▸ **EXERCISE**:
Pick out and copy every line of the material below that contains the word "Grand", treating uppercase and lowercase letters as distinct.

── RECORDS FOR THIS EXERCISE ──

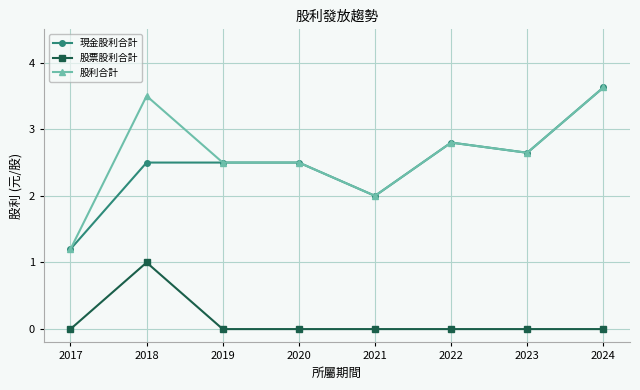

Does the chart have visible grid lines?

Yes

───
── RECORDS FOR THIS EXERCISE ──

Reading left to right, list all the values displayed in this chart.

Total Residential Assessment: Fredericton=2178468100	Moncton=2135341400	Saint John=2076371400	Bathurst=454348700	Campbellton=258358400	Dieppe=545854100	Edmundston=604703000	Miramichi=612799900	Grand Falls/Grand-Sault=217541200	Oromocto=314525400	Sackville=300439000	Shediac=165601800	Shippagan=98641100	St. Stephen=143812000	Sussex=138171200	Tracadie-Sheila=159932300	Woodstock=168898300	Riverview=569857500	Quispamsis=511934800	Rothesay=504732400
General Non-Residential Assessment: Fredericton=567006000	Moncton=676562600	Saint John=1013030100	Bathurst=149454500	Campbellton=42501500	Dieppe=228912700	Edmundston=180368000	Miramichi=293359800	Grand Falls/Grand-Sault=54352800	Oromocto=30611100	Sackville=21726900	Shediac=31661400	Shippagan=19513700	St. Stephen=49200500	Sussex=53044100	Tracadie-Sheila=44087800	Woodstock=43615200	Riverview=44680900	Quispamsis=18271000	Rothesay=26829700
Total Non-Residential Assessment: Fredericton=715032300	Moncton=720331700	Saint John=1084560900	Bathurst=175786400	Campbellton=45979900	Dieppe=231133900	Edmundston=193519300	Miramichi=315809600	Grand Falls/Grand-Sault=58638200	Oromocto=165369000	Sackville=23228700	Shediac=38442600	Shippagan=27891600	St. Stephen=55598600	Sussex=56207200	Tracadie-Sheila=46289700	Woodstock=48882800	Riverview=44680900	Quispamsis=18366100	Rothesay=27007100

───
── RECORDS FOR THIS EXERCISE ──

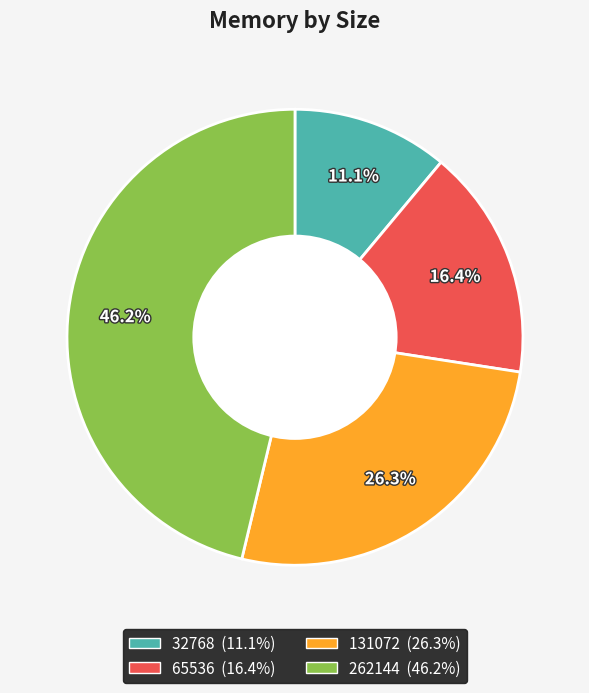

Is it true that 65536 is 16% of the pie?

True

───

▸ **ANSWER TO THIS EXERCISE**:
Total Residential Assessment: Fredericton=2178468100	Moncton=2135341400	Saint John=2076371400	Bathurst=454348700	Campbellton=258358400	Dieppe=545854100	Edmundston=604703000	Miramichi=612799900	Grand Falls/Grand-Sault=217541200	Oromocto=314525400	Sackville=300439000	Shediac=165601800	Shippagan=98641100	St. Stephen=143812000	Sussex=138171200	Tracadie-Sheila=159932300	Woodstock=168898300	Riverview=569857500	Quispamsis=511934800	Rothesay=504732400
General Non-Residential Assessment: Fredericton=567006000	Moncton=676562600	Saint John=1013030100	Bathurst=149454500	Campbellton=42501500	Dieppe=228912700	Edmundston=180368000	Miramichi=293359800	Grand Falls/Grand-Sault=54352800	Oromocto=30611100	Sackville=21726900	Shediac=31661400	Shippagan=19513700	St. Stephen=49200500	Sussex=53044100	Tracadie-Sheila=44087800	Woodstock=43615200	Riverview=44680900	Quispamsis=18271000	Rothesay=26829700
Total Non-Residential Assessment: Fredericton=715032300	Moncton=720331700	Saint John=1084560900	Bathurst=175786400	Campbellton=45979900	Dieppe=231133900	Edmundston=193519300	Miramichi=315809600	Grand Falls/Grand-Sault=58638200	Oromocto=165369000	Sackville=23228700	Shediac=38442600	Shippagan=27891600	St. Stephen=55598600	Sussex=56207200	Tracadie-Sheila=46289700	Woodstock=48882800	Riverview=44680900	Quispamsis=18366100	Rothesay=27007100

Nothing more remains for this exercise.